Erfolg der Grundgesetzänderung: Ein wahres Husarenstück
Der Bundestag hat die Gesetzesänderung zur Schuldenbremse beschlossen. Die Koalitionsverhandlungen zwischen Union und SPD werden dennoch nicht leicht.

A ls Husarenstück bezeichnet der Duden ein waghalsiges Unterfangen, das am Ende erfolgreich ausgeht. Es ist ein solches Husarenstück, das Friedrich Merz da in den vergangenen Wochen hingelegt hat – und kurzfristig kann er es als Erfolg verbuchen.
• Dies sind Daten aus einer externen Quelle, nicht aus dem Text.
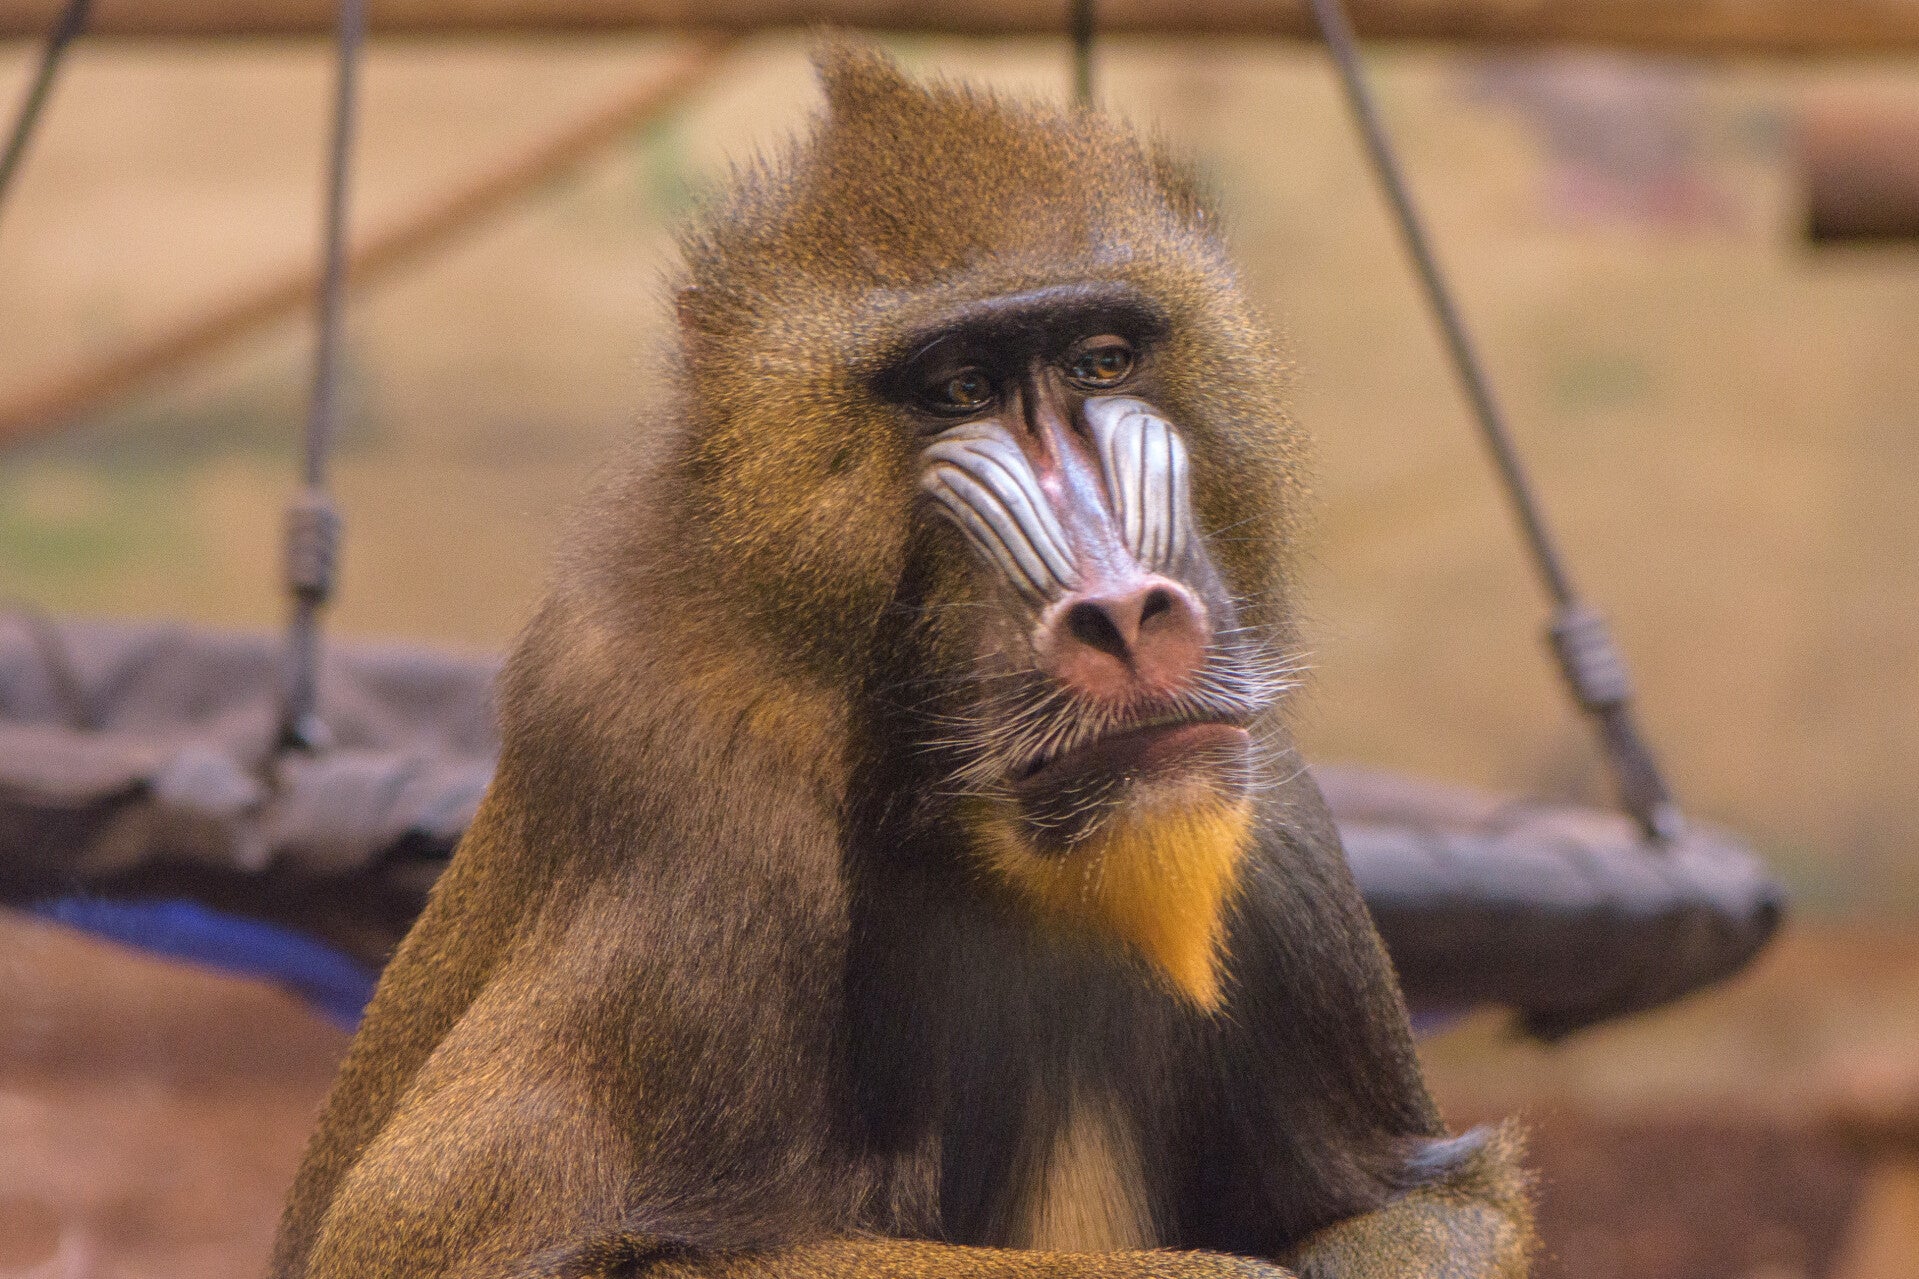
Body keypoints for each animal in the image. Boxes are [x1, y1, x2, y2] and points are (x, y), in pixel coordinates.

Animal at [269, 43, 1533, 1279]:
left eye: (1101, 361)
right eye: (957, 390)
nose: (1125, 615)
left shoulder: (1260, 813)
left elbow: (1410, 1204)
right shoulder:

Der Bundestag hat am Dienstag mit einer Zweidrittelmehrheit eine Grundgesetzänderung beschlossen, die ein riesiges Schuldenpaket für Investition und Verteidigung möglich macht. Und weil die Freien Wähler in Bayern beigedreht sind, wird das Ganze am Freitag wohl auch den Bundesrat passieren.
Das ist grundsätzlich richtig und gut, auch wenn es am Verfahren und den Details durchaus einiges zu kritisieren gibt. Das Land braucht angesichts von Putin und Trump, vom Krieg in der Ukraine, von Wirtschaftskrise und kaputtgesparter Infrastruktur mehr Geld für Investitionen. An Merz’ Geschick aber lag es nicht, dass das Ganze gelungen ist. Vielmehr ist der Christdemokrat, dem jede Regierungserfahrung und eine große Portion Fingerspitzengefühl fehlt, so durch das Verfahren gestolpert, dass sich die Frage aufdrängte, ob er das nötige Zeug zum Kanzler überhaupt hat.
Erst hat Merz die Wähler*innen belogen. Dann hat er die Gunst der Stunde genutzt, als Trump Selenskyj im Weißen Haus demütigte. Er hat seine Absage an neue Schulden abgeräumt und damit einen Teil der eigenen Partei und seiner Wähler*innen gegen sich aufgebracht. Von den Grünen musste er sich zuletzt – ausgesprochen sinnvolle – Zugeständnisse abtrotzen lassen.
Doch jetzt hat er, was die Union der Ampelregierung verweigert hat: zig Milliarden, die dringend notwendige Handlungsspielräume eröffnen. Dass ausgerechnet die Grünen, die eine Reform der Schuldenbremse lange gefordert hatten und für ihre Vorschläge von der Union zerrissen worden sind, Merz aus der Patsche geholfen haben, das kann man fast schon als tragisch bezeichnen. In ein paar Wochen sind die Grünen in der Opposition und niemand wird sich mehr darum scheren.
Bleiben angesichts des frischen Geldes also die von Merz angekündigten Reformen – sprich Kürzungen – bei den Sozialleistungen aus? Mitnichten. Es entspricht nicht nur Merz’ Grundüberzeugung, dass der Staat hier nur das Nötigste leisten soll. Er braucht die Kürzungen auch, um die eigene Klientel zu beruhigen. Merz hat auch hier vor der Wahl einen Politikwechsel versprochen, ein weiteres Umkippen kann er sich kaum leisten. Für die Sozialdemokrat*innen werden das keine leichten Koalitionsverhandlungen. Geben sie klein bei, könnte Merz mit seinen Husarenstücken auch langfristig durchkommen.